See what I said above, under discussion of rationalism. Even when asleep, 2+3=5. Do you agree? How do you understand this? Does this help Descartes? If this is the case, then, why can't we say that another test, to check if we are awake, is to try to perform a complex mental operation - for instance, to wirte a poem? What about trying to solve a mathematical problem? Would inability to solve the problem wake me up, or at least show to me that I am not awake? Probably not. Why, and how, is this different from the example from algebra [2+3=5 even in sleep]? The answer is this: 'I am able to perform this complex mental operation' show INDUBITABLY only that I am - I exist as in Descartes' example. It does not confirm that I am right - I might be deluding myself that I am able to perform this complex operation. Notice also that 'I am not able to perform this operation' also point to first-person certainty in Descartes' sense - it shows that I exist insofar as I am trying to perform this operation and failing.

Further Examples

Surgical Prodding of Brain Regions

“Brains in Vats”

Virtual Reality

Chuang Tzu’s Question [‘I slept and dreamed that I was a butterfly; then, I woke up; how do I know that I am not a butterfly dreaming that I am human?’ What is wrong with this question?]

Skepticism

You should know the meaning of this word by now. Descartes wanted to avoid skepticism - doubt that anything can be known with certainty. Descartes played the role of the skeptic not to reach skeptical conclusions but for the opposite reason: because he wanted a secure, solid foundation for knowledge; he thought that by doubting everything in a radical way, he could then reach that one statement; or a few statements, that cannot be doubted because they withstood the skeptical attack. Hume, who is associated with the Problem of Induction, which we will study next, contributed to skepticism by showing that the method of inference we use - and can only use - dealing with experience cannot possibly be shown to lead to certain knowledge.

Insistence on Reliability of Knowledge – ‘Knowing that I know.’

Why are these thinkers so serious about absolute certainty?
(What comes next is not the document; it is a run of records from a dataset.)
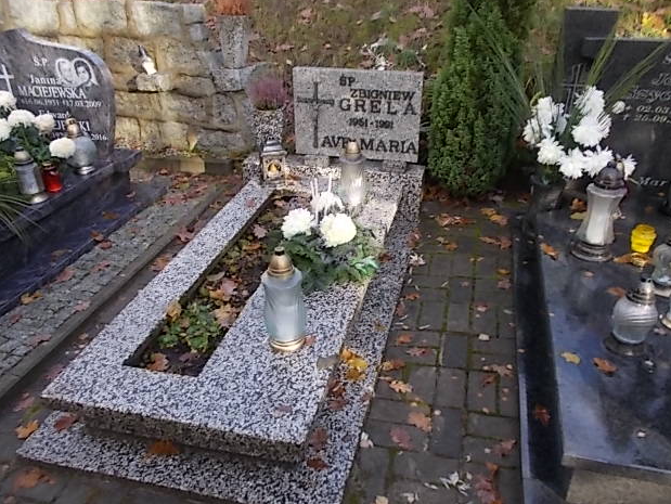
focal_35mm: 31
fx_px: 601
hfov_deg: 58.3
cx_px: 328
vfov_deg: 45.5
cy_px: 254
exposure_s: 1/80
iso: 80
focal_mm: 5.3
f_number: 3.4
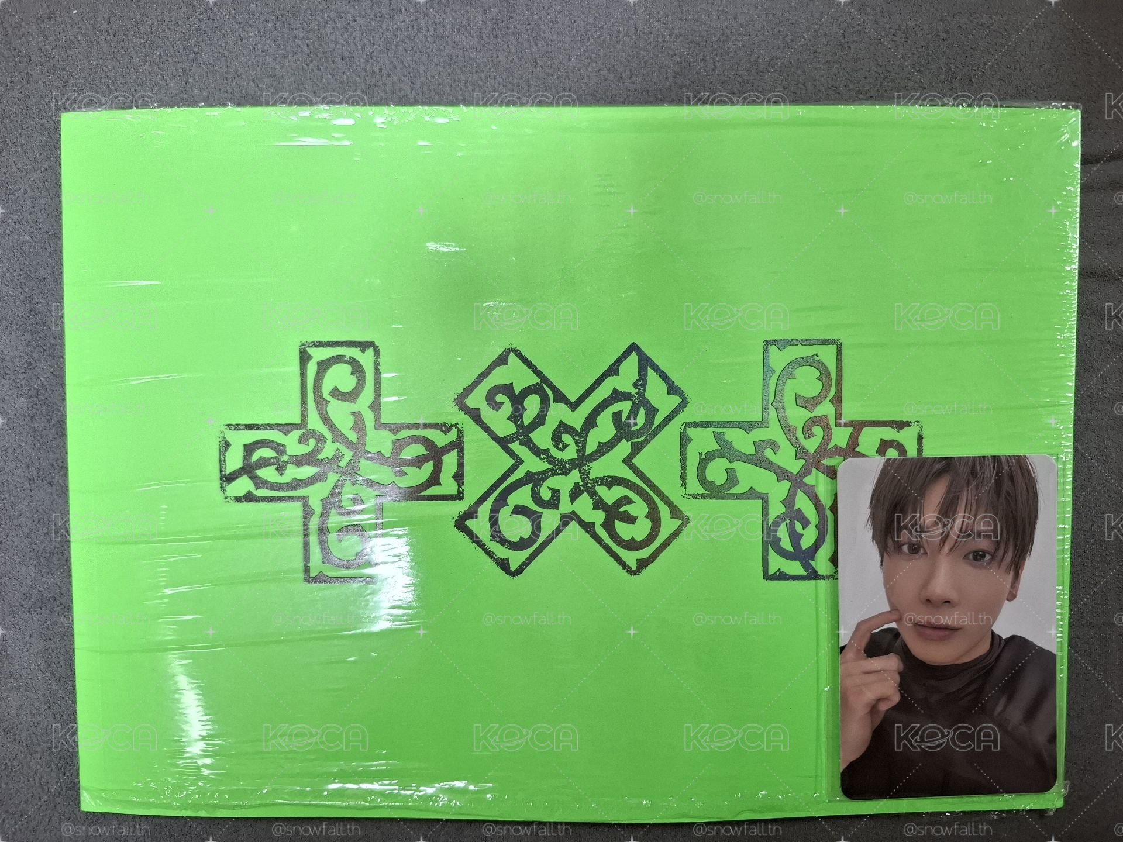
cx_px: 562
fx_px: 746
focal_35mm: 23
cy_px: 421
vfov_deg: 58.9
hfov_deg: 73.9
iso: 250
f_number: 1.8
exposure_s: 1/30
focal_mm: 5.54
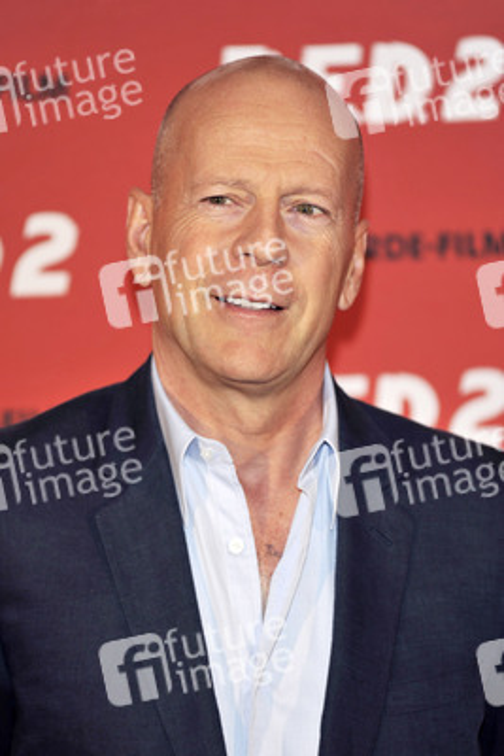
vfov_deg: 11.1
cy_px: 378
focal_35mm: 185
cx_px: 252
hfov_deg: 7.4
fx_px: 3881
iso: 400
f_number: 4
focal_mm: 185
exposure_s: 1/250
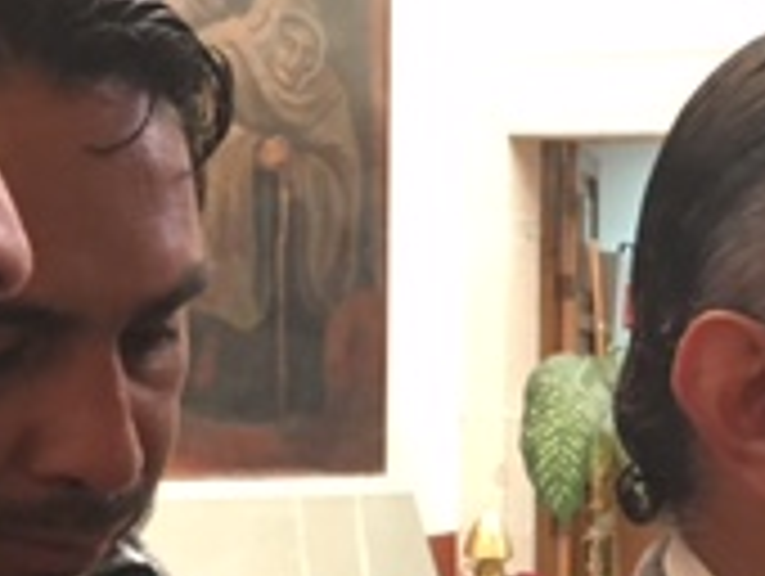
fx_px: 2412
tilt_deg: -6.5
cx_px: 958
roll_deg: -2.6
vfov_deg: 13.3
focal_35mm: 109
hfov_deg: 17.1
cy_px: 644
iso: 100
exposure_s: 1/30
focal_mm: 4.15
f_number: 2.2
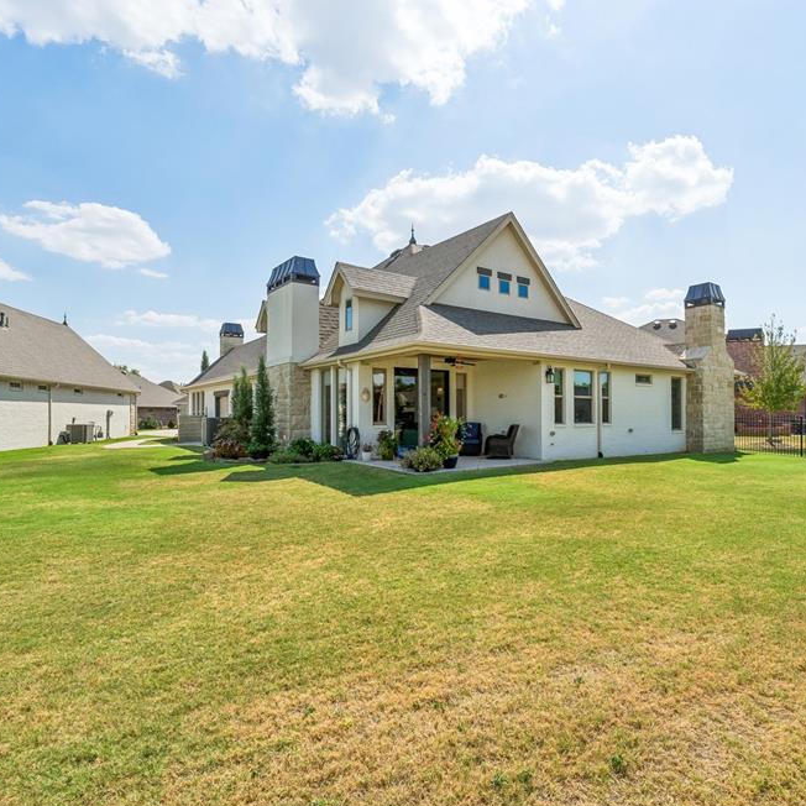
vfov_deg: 74.8
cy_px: 412
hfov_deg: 73.7
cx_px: 496
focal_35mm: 20
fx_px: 527
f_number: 8
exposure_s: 1/800
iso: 200
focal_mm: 10
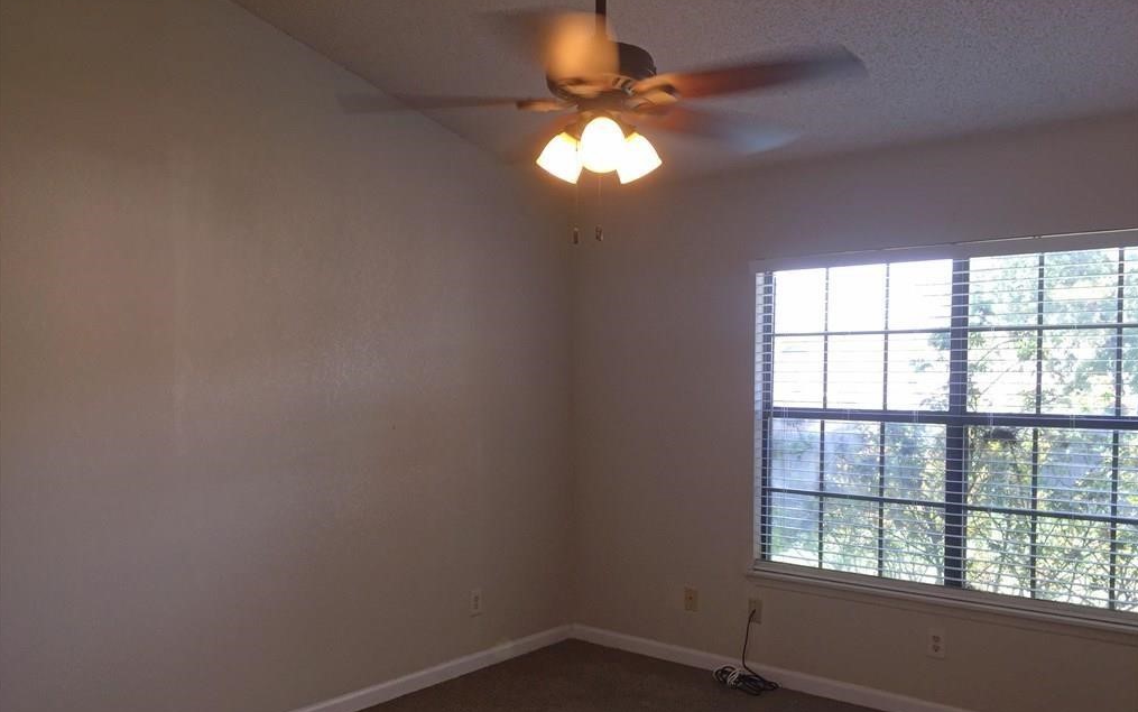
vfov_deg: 40.5
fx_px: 962
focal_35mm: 31
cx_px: 567
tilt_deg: -0.8
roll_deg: -1.4
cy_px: 420
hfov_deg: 61.2
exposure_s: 1/53
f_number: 2.2
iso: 32
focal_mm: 4.15
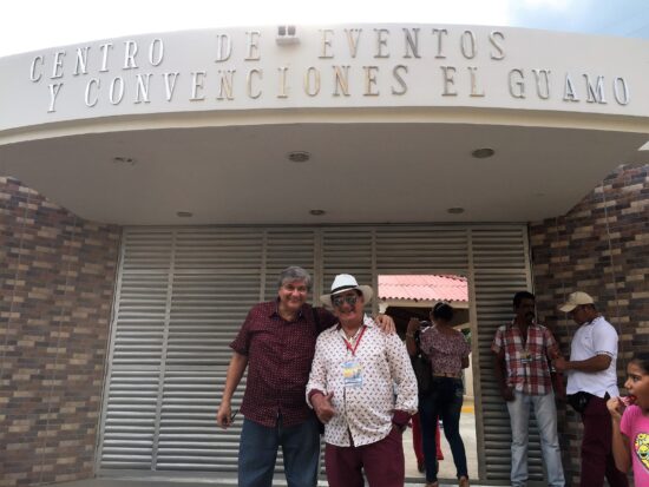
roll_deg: -2.1
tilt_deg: +15.2
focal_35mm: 29
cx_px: 324
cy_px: 244
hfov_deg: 61.6
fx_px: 544
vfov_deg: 48.3
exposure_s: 1/618
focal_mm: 4.15
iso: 32
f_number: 2.2
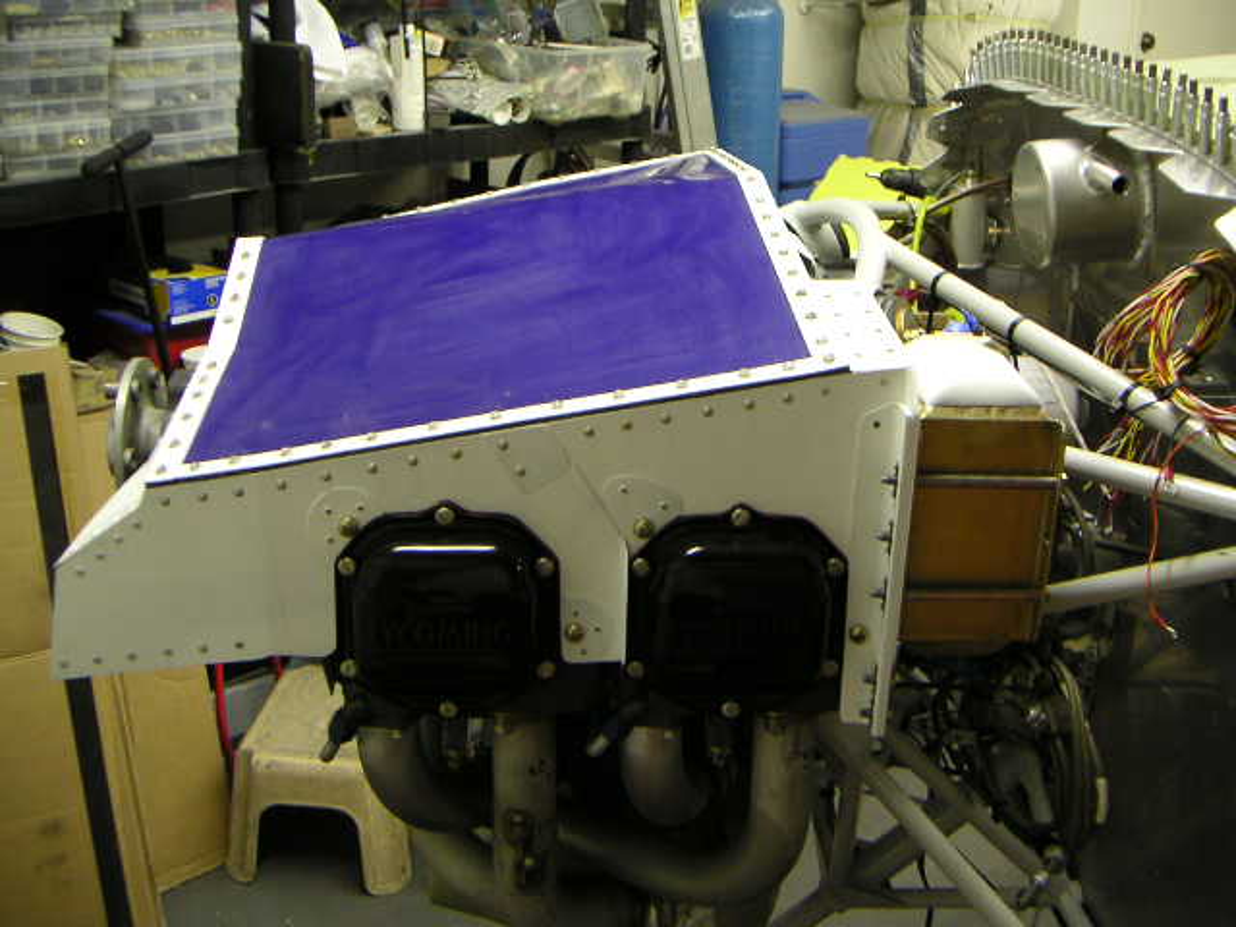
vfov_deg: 34.3
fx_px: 1500
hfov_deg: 44.8
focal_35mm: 42
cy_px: 464
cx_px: 618
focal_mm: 5.5
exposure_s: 1/10
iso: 100
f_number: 2.9
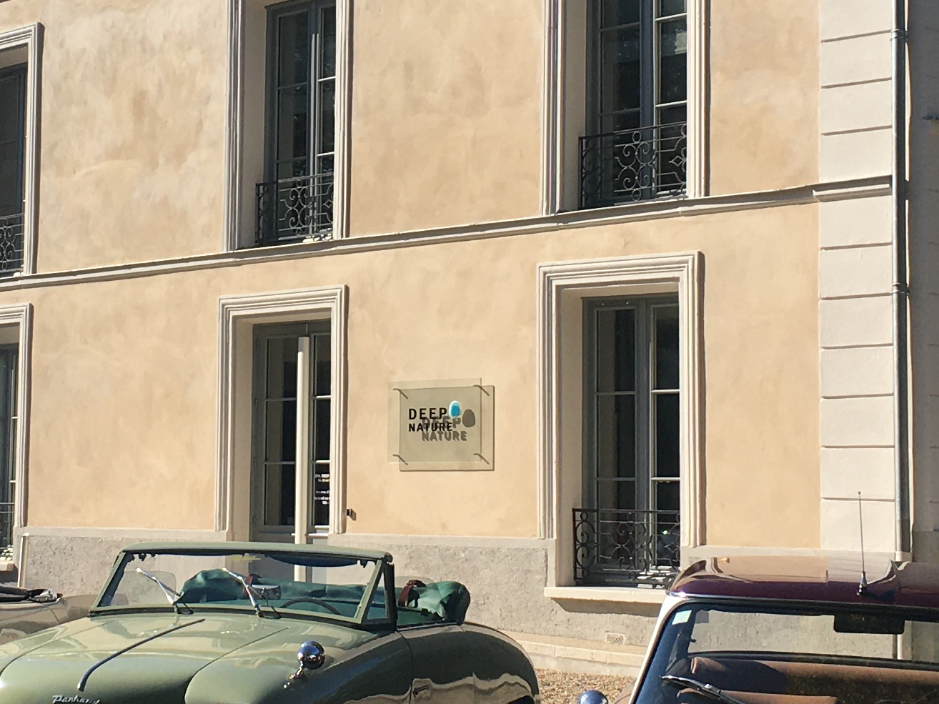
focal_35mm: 89
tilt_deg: +7.7
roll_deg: -1.0
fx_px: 2414
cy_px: 224
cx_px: 217
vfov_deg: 16.5
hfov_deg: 21.8
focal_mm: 4.15
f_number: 2.2
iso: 25
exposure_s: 1/1672
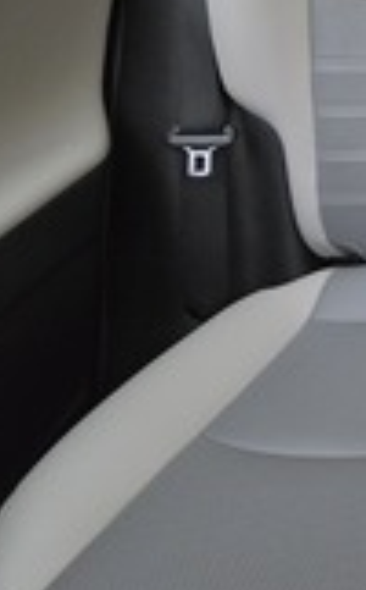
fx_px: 577
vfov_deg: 51.3
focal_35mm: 36
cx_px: 684
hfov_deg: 21.0
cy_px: 134
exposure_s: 1/60
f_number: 1.9
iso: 640
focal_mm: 2.2
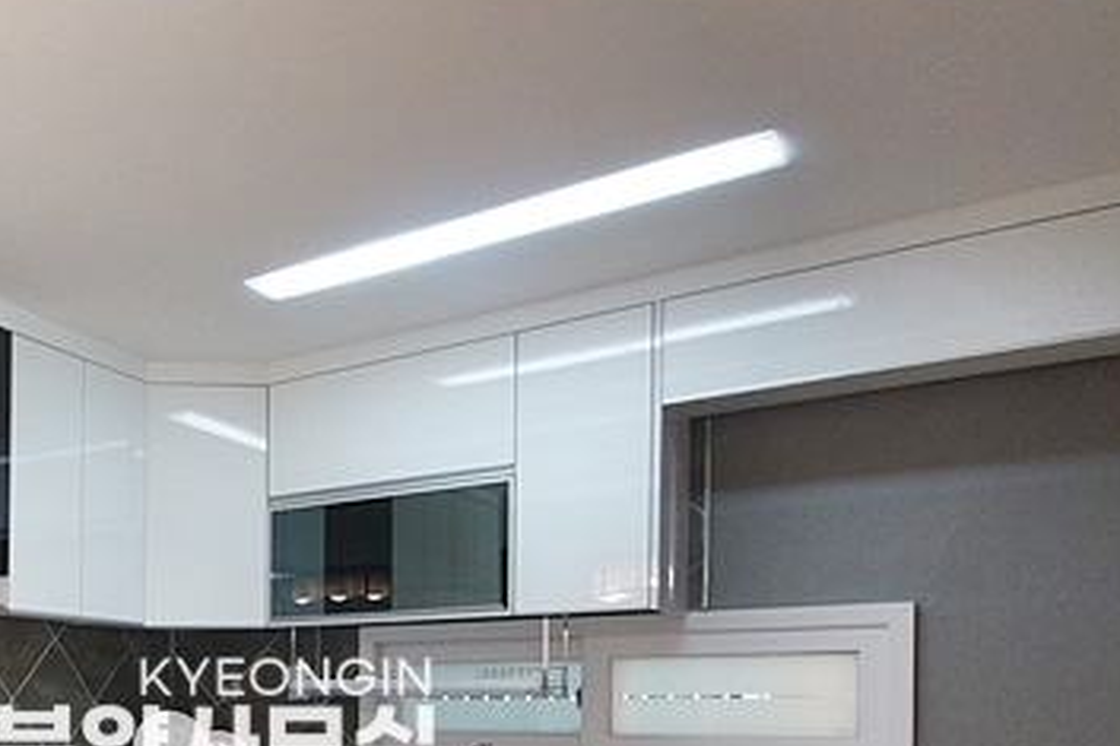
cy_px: 698
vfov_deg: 36.0
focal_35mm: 34
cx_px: 41
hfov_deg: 47.8
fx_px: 1057
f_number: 9
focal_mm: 10
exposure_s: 1/30
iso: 800
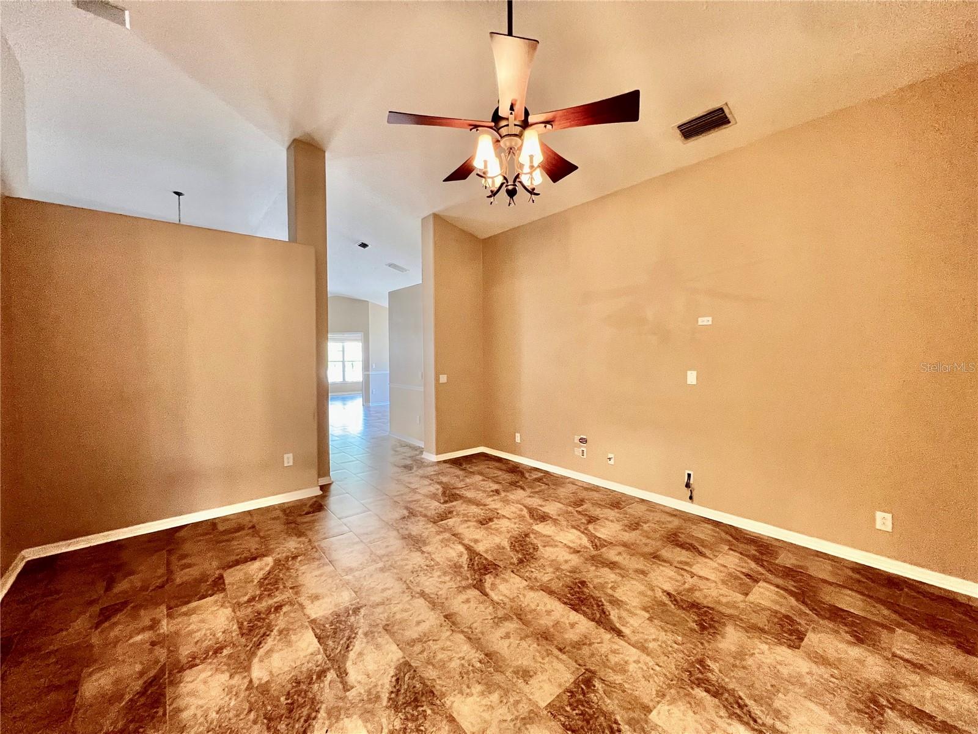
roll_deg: +0.8
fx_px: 367
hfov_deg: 106.2
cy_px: 367
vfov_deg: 89.9
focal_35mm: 13
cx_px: 489
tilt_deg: -1.8
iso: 500
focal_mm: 1.57
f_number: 1.8
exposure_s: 1/60
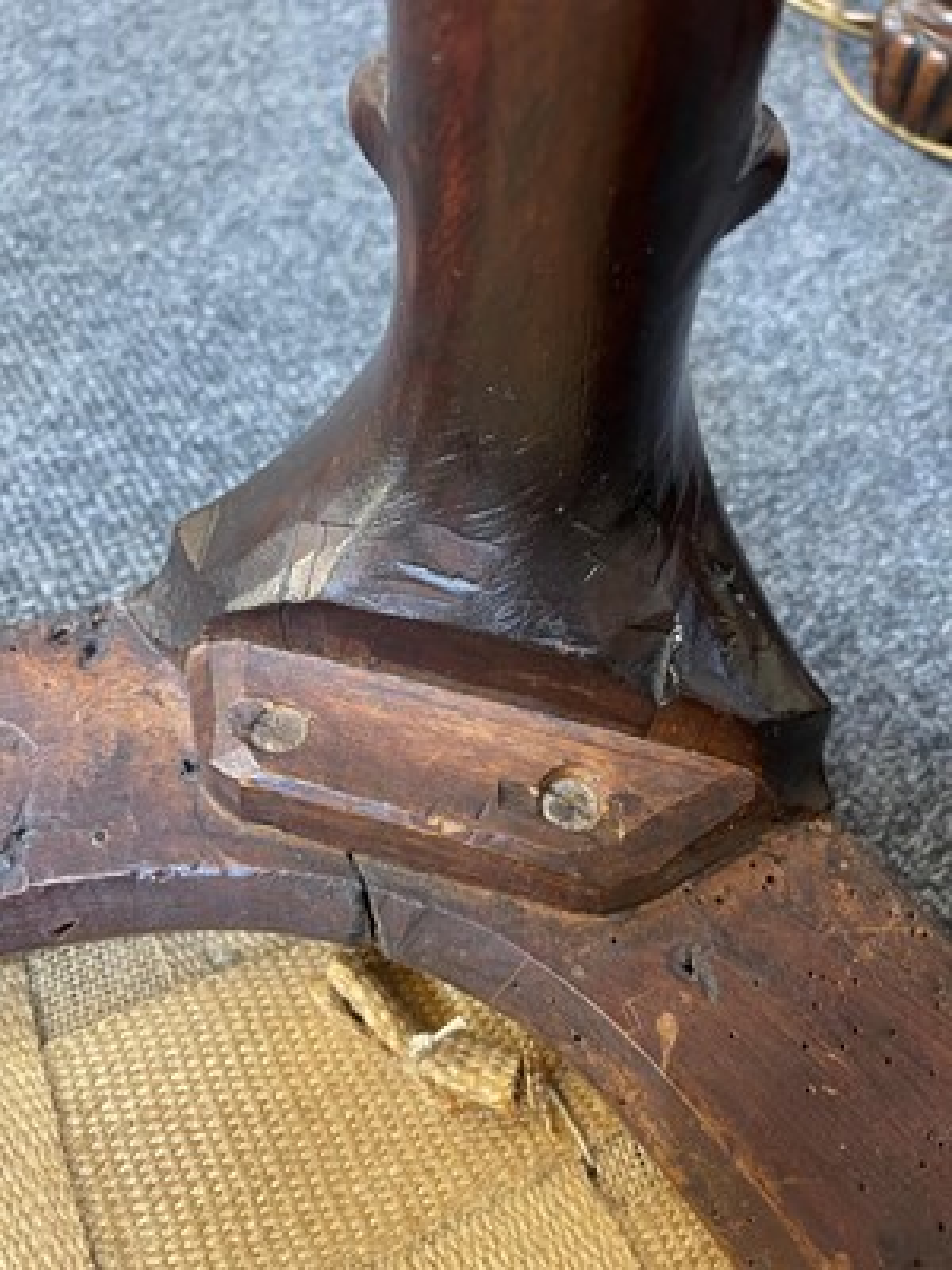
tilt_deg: -55.0
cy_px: 635
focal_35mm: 25
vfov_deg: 69.4
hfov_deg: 54.9
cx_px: 476
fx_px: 917
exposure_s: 1/33
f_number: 1.6
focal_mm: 5.1
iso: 400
Certainty is important, of course, but is the difference between 99.9% and 100% certainty that important? Perhaps the problem that agitates Descartes, and Hume, arises from these thinkers' foundationalism: They see knowledge as building from the foundation up. Without solid foundations, we cannot hope to have good knowledge. Inevitably, then, these thinkers are impressed by the impossibility of having 100% certainty [true knowledge] whenever experience and sensory data and time [unpredictability] and constant flux enter the picture. Perhaps foundationalism leads to skepticism and to efforts - like Descartes' - to combat it. But, notice: if you say that knowledge is to be assessed, for instance, only on the basis of its consequences - does what we think we know lead to useful results we can put to practice? - you are still holding to a philosophical theory of knowledge: the one we called above 'pragmatism.' Go back to the brief discussion of pragmatism above to see what kind of critique can be leveled at pragmatism.